- Born: 5 December 1915 Great Portland Street, London, England
- Died: 20 March 1996 (aged 80) London Borough of Camden, London, England
- Education: Royal Free Hospital
- Employer(s): nurse and activist
- Known for: improving the status of nurses

= Charlotte Bentley =

British nurse and nursing activist (1915–1996)

Charlotte Eliza Bentley MBE (5 December 1915 – 20 March 1996) was a British nurse and nursing activist. She raised the status of nurses as part of the British nursing history. She had them established as students during training and established State Enrolled Nurses as not just "assistant nurses".

==Life==
Bentley was born in 63 Portland Court on Great Portland Street, London in 1915. Her parents were John and Charlotte and her father worked as a hosier. She began to work at the Royal Free Hospital in London. She was training to be a nurse, but the training was frequently work. She rose to lead the British Student Nurses' Association and she successfully campaigned to have trainee nurses to be called students until they passed their state registration exams and became SRNs State Registered Nurses. She moved from the teaching hospital to join Lambeth General Hospital as a sister in charge in 1948. By this time the 1943 Nurses' Act had been passed and a new type of nurse a "State Enrolled Nurse (SEN)" was now recognised. These nurses were seen as second class nurses whereas Bentley saw them as more practical versions and not so theoretical as a State Registered Nurse.
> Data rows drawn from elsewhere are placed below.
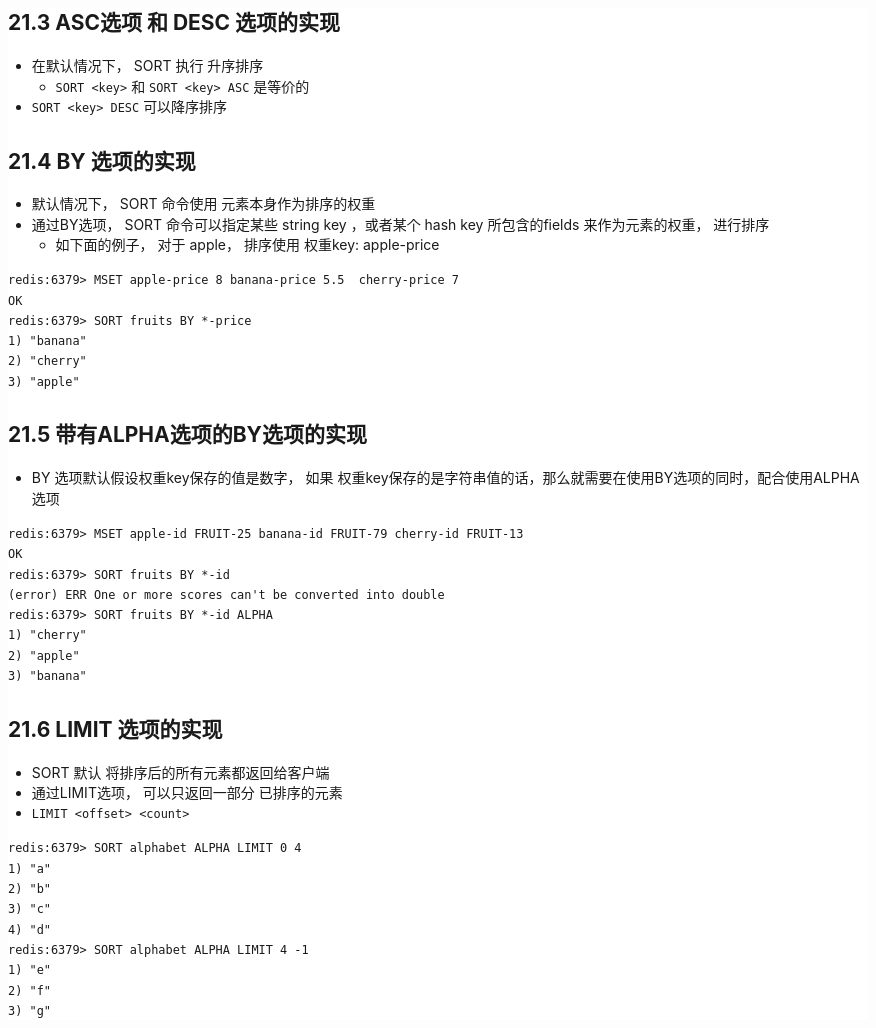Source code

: <h2 id="c870e6c991230e2406edcb5b8b5fb13c"></h2>

## 21.3 ASC选项 和 DESC 选项的实现

 - 在默认情况下， SORT 执行 升序排序 
    - `SORT <key>` 和 `SORT <key> ASC` 是等价的
 - `SORT <key> DESC` 可以降序排序


<h2 id="6e485766032658c95966060f67c8ba0a"></h2>

## 21.4 BY 选项的实现

 - 默认情况下， SORT 命令使用 元素本身作为排序的权重
 - 通过BY选项， SORT 命令可以指定某些 string key ，或者某个 hash key 所包含的fields 来作为元素的权重， 进行排序
    - 如下面的例子， 对于 apple， 排序使用 权重key: apple-price

```
redis:6379> MSET apple-price 8 banana-price 5.5  cherry-price 7
OK
redis:6379> SORT fruits BY *-price
1) "banana"
2) "cherry"
3) "apple"
```

<h2 id="e667b92bc65c794901ce2a5c6ed6aa05"></h2>

## 21.5 带有ALPHA选项的BY选项的实现

 - BY 选项默认假设权重key保存的值是数字， 如果 权重key保存的是字符串值的话，那么就需要在使用BY选项的同时，配合使用ALPHA选项


```
redis:6379> MSET apple-id FRUIT-25 banana-id FRUIT-79 cherry-id FRUIT-13
OK
redis:6379> SORT fruits BY *-id
(error) ERR One or more scores can't be converted into double
redis:6379> SORT fruits BY *-id ALPHA
1) "cherry"
2) "apple"
3) "banana"
```


<h2 id="25f5d57661e7396017dabac798e1532a"></h2>

## 21.6 LIMIT 选项的实现

 - SORT 默认 将排序后的所有元素都返回给客户端
 - 通过LIMIT选项， 可以只返回一部分 已排序的元素
 - `LIMIT <offset> <count>`

```
redis:6379> SORT alphabet ALPHA LIMIT 0 4
1) "a"
2) "b"
3) "c"
4) "d"
redis:6379> SORT alphabet ALPHA LIMIT 4 -1
1) "e"
2) "f"
3) "g"
```
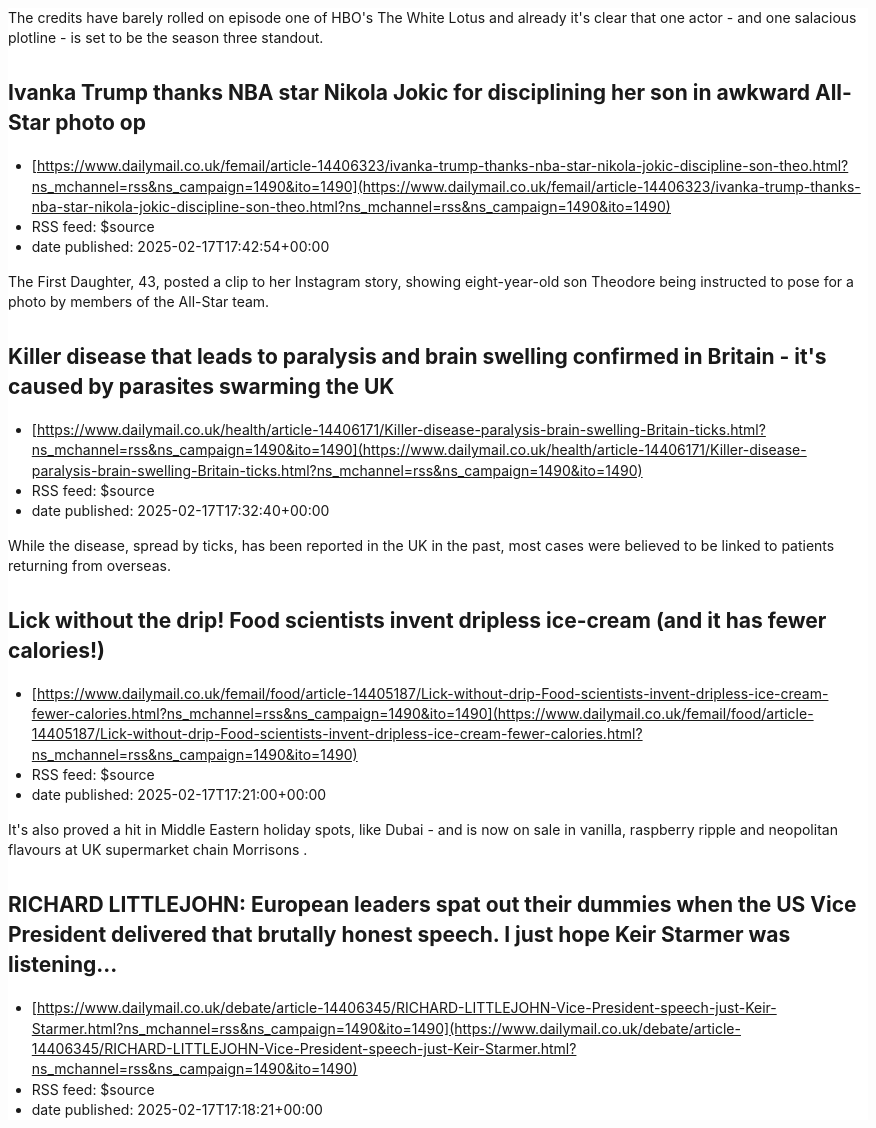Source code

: The credits have barely rolled on episode one of HBO's The White Lotus and already it's clear that one actor - and one salacious plotline - is set to be the season three standout.

## Ivanka Trump thanks NBA star Nikola Jokic for disciplining her son in awkward All-Star photo op
 - [https://www.dailymail.co.uk/femail/article-14406323/ivanka-trump-thanks-nba-star-nikola-jokic-discipline-son-theo.html?ns_mchannel=rss&ns_campaign=1490&ito=1490](https://www.dailymail.co.uk/femail/article-14406323/ivanka-trump-thanks-nba-star-nikola-jokic-discipline-son-theo.html?ns_mchannel=rss&ns_campaign=1490&ito=1490)
 - RSS feed: $source
 - date published: 2025-02-17T17:42:54+00:00

The First Daughter, 43, posted a clip to her Instagram story, showing eight-year-old son Theodore being instructed to pose for a photo by members of the All-Star team.

## Killer disease that leads to paralysis and brain swelling confirmed in Britain - it's caused by parasites swarming the UK
 - [https://www.dailymail.co.uk/health/article-14406171/Killer-disease-paralysis-brain-swelling-Britain-ticks.html?ns_mchannel=rss&ns_campaign=1490&ito=1490](https://www.dailymail.co.uk/health/article-14406171/Killer-disease-paralysis-brain-swelling-Britain-ticks.html?ns_mchannel=rss&ns_campaign=1490&ito=1490)
 - RSS feed: $source
 - date published: 2025-02-17T17:32:40+00:00

While the disease, spread by ticks, has been reported in the UK in the past, most cases were believed to be linked to patients returning from overseas.

## Lick without the drip! Food scientists invent dripless ice-cream (and it has fewer calories!)
 - [https://www.dailymail.co.uk/femail/food/article-14405187/Lick-without-drip-Food-scientists-invent-dripless-ice-cream-fewer-calories.html?ns_mchannel=rss&ns_campaign=1490&ito=1490](https://www.dailymail.co.uk/femail/food/article-14405187/Lick-without-drip-Food-scientists-invent-dripless-ice-cream-fewer-calories.html?ns_mchannel=rss&ns_campaign=1490&ito=1490)
 - RSS feed: $source
 - date published: 2025-02-17T17:21:00+00:00

It's also proved a hit in Middle Eastern holiday spots, like Dubai - and is now on sale in vanilla, raspberry ripple and neopolitan flavours at UK supermarket chain Morrisons .

## RICHARD LITTLEJOHN: European leaders spat out their dummies when the US Vice President delivered that brutally honest speech. I just hope Keir Starmer was listening...
 - [https://www.dailymail.co.uk/debate/article-14406345/RICHARD-LITTLEJOHN-Vice-President-speech-just-Keir-Starmer.html?ns_mchannel=rss&ns_campaign=1490&ito=1490](https://www.dailymail.co.uk/debate/article-14406345/RICHARD-LITTLEJOHN-Vice-President-speech-just-Keir-Starmer.html?ns_mchannel=rss&ns_campaign=1490&ito=1490)
 - RSS feed: $source
 - date published: 2025-02-17T17:18:21+00:00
Bentley was elected to lead the "National Association of State Enrolled Assistant Nurses" as General Secretary despite being a SRN rather than a SEN nurse. Her first years wage had to be met bu an appeal to members as she resolved conflicts between hospital managers and the undervalued SEN nurses. Her organisation organised holidays for nurses irrespective of their qualification. Bentley worked with Irene Ward who was a member of parliament for Tynemouth and a private member's bill, the "Nurses (Amendment) Act, 1961", passed through parliament to remove the demeaning "assistant" from the SEN's job title.

In 1973 the Royal College of Nursing set up a joint committee with the Royal College of General Practitioners to try and improve understanding in their professions. The committee consisted of a secretary, four doctors (all men) and five women who were all nurses.

Bentley died in 1996 after suffering with Parkinson's in the London Borough of Camden.